◆ **Work required**: List the lines below as a numbered list, leaving out blank lines. Begin at the first line and stop after the line that contains "dist [-0.005074, 0.001379]", including both.
==== Records supplied ====
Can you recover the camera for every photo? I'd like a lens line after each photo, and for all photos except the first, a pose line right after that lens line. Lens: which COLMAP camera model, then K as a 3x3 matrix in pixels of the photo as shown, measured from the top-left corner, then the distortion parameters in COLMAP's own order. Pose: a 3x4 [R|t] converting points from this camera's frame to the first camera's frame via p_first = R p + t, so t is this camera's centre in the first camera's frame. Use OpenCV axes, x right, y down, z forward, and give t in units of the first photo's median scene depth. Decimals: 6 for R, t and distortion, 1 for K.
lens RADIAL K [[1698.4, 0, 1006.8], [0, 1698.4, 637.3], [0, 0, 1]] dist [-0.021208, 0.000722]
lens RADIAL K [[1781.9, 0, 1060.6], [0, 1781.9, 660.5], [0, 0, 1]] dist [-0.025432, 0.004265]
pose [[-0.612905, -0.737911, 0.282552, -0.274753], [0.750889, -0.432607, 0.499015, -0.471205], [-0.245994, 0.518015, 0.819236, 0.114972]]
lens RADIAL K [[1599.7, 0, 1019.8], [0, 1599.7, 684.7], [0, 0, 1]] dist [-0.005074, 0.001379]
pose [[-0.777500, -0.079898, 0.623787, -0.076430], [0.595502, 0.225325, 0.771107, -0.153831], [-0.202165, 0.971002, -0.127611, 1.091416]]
====
◆ **Solution to this problem**:
1. Can you recover the camera for every photo? I'd like a lens line after each photo, and for all photos except the first, a pose line right after that lens line. Lens: which COLMAP camera model, then K as a 3x3 matrix in pixels of the photo as shown, measured from the top-left corner, then the distortion parameters in COLMAP's own order. Pose: a 3x4 [R|t] converting points from this camera's frame to the first camera's frame via p_first = R p + t, so t is this camera's centre in the first camera's frame. Use OpenCV axes, x right, y down, z forward, and give t in units of the first photo's median scene depth. Decimals: 6 for R, t and distortion, 1 for K.
2. lens RADIAL K [[1698.4, 0, 1006.8], [0, 1698.4, 637.3], [0, 0, 1]] dist [-0.021208, 0.000722]
3. lens RADIAL K [[1781.9, 0, 1060.6], [0, 1781.9, 660.5], [0, 0, 1]] dist [-0.025432, 0.004265]
4. pose [[-0.612905, -0.737911, 0.282552, -0.274753], [0.750889, -0.432607, 0.499015, -0.471205], [-0.245994, 0.518015, 0.819236, 0.114972]]
5. lens RADIAL K [[1599.7, 0, 1019.8], [0, 1599.7, 684.7], [0, 0, 1]] dist [-0.005074, 0.001379]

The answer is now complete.